Dr. Deanne Nolan obtained her Ph.D. in Chemistry in 2011 from Trinity College Dublin, the University of Dublin, Ireland, under the supervision of Prof. Sylvia M. Draper, working on the synthesis and spectroscopic characterization of organometallic and nitrogen-containing polyaromatic hydrocarbons. In 2012 she joined the group of Prof. Luisa De Cola at the Université de Strasbourg to do postdoctoral research on light-emitting materials for application in OLEDs. Deanne joined Wiley-VCH in 2014 and spent two years at Angewandte Chemie before joining the editorial team at ChemPhotoChem as an Associate Editor when the journal was launched in Summer 2016.
Dr. Xin Su received his B.Sc. in chemistry from Nankai University in 2009. He then moved to the USA and conducted graduate research on hydrazone-based molecular switches and functional materials at Dartmouth College, New Hampshire, USA, where he received his Ph.D. in organic chemistry in 2013. Following postdoctoral training at the National Energy Technology Laboratory in Pittsburgh, USA, he worked as an Associate Editor for Wiley-VCH’s materials science journals, including Advanced Materials, from 2015 to 2017. After spending a year at SpringerNature as a Senior Editor of Nature Chemistry, Xin joined the editorial team of Angewandte Chemie and Batteries & Supercaps in 2018. Xin fulfills his duties as a Senior Associate Editor from the In-house Editorial Offices in China.
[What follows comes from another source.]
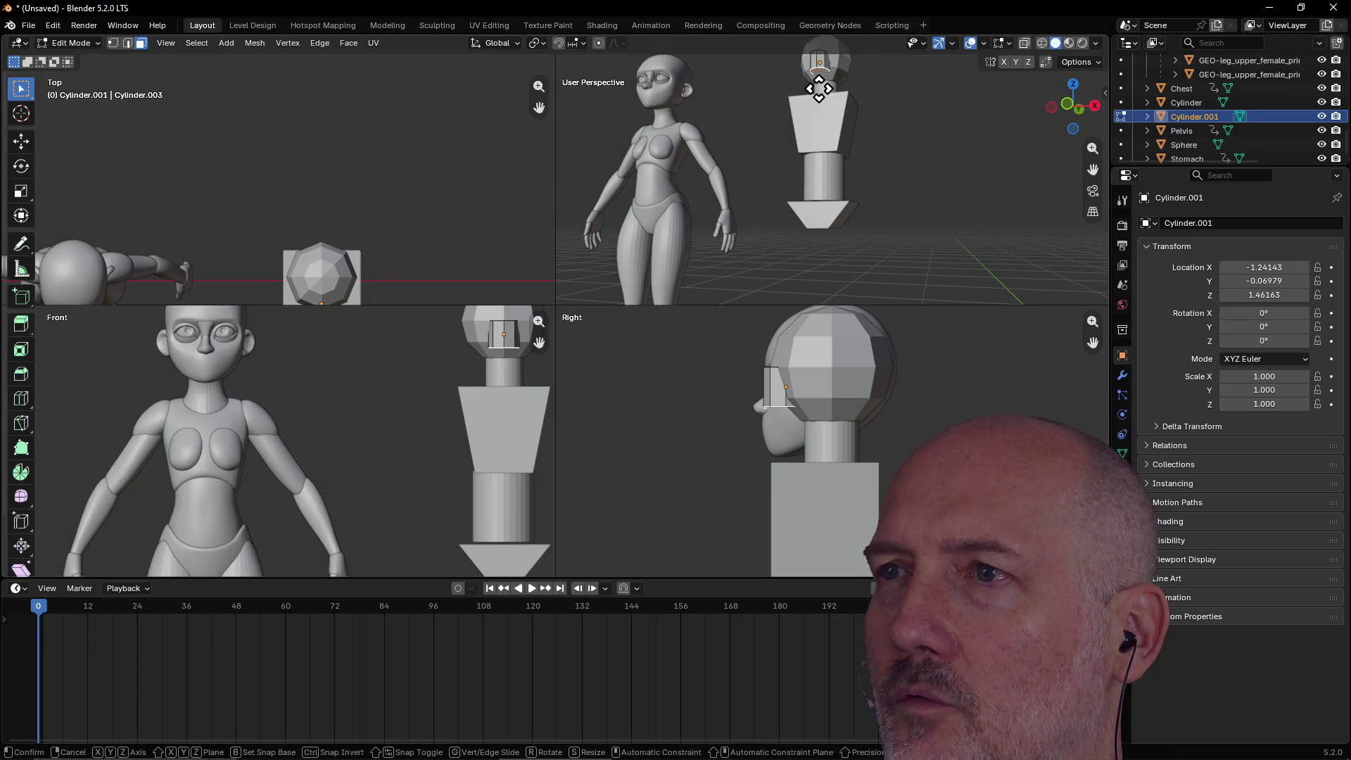
key(e)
Dr. Kira Welter studied chemistry at the University of the Andes, Mérida, Venezuela. After working for two years at an energy company, she moved to Germany with a DAAD scholarship where she obtained her Ph.D. in electrochemistry from the Heinrich-Heine University in Düsseldorf, under the supervision of Prof. Joachim Walter Schultze and Dr. Georgi Staikov, for research on electrodeposition and physical chemistry of semiconductors. She joined ChemPhysChem in 2004, for which she is now a Senior Associate Editor. Kira has experience as a science writer and has covered interesting research for several outlets. In her free time, she enjoys reading, playing the piano, zumba workout, and spending time with her family.
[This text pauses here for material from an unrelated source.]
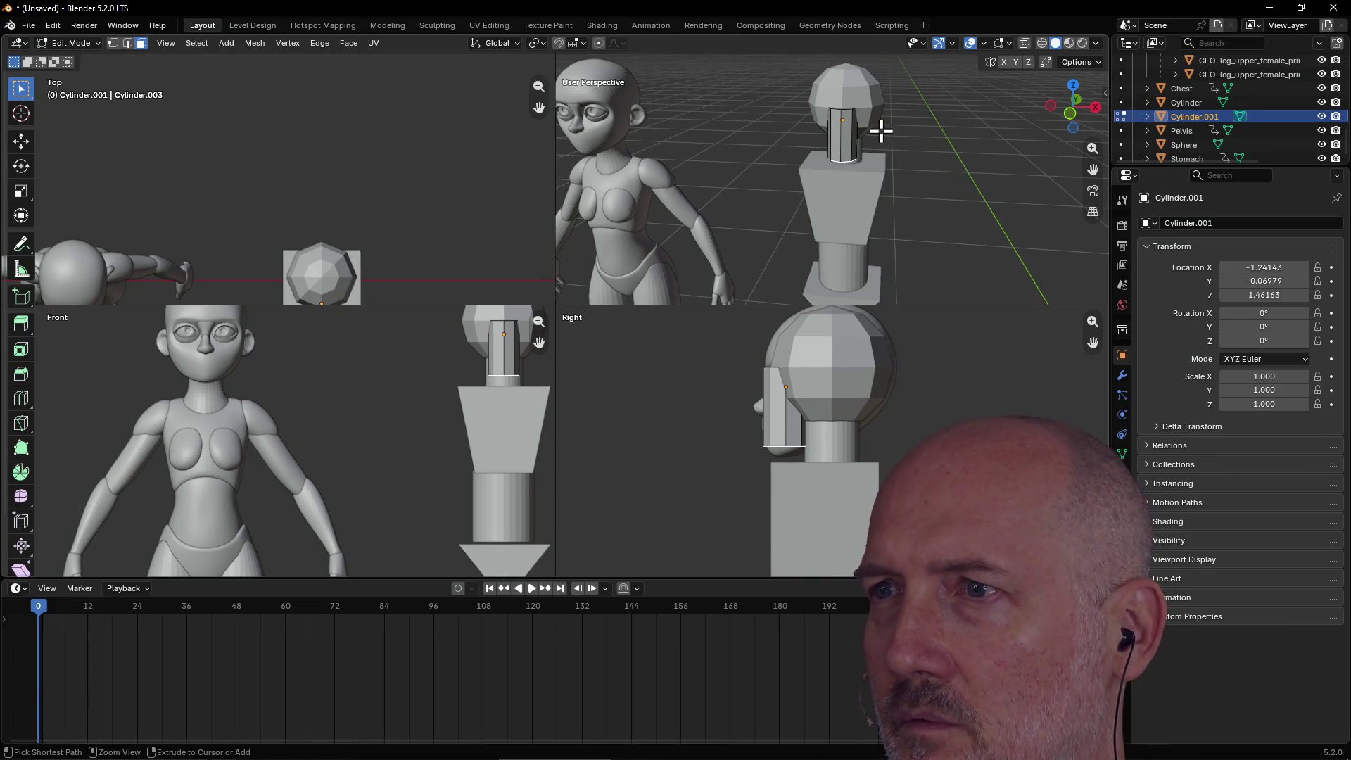
key(ctrl+z)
Dr. Mathias Wiechen completed a Ph.D. thesis on the investigation of manganese oxides for bioinspired water oxidation catalysis at the University of Kiel, Germany, with Prof. Philipp Kurz. Two postdocs followed: one with Prof. Leone Spiccia at Monash University on a Feodor Lynen Research Fellowship from the Alexander von Humboldt Foundation, which focused on integrated devices for sunlight-driven water splitting for production of solar fuels, and the other with Prof. Matthias Drieß at Technische Universität Berlin, which focused on heterogenizing photocatalytic reaction pathways. Mathias’ scientific interests lie in sustainable catalytic systems and primarily those used in energy conversion and storage. In 2018, Mathias joined the Batteries & Supercaps team as an Assistant Editor.
Correction (October 16, 2020)
The text was changed to correct the first name of Prof. Kurz.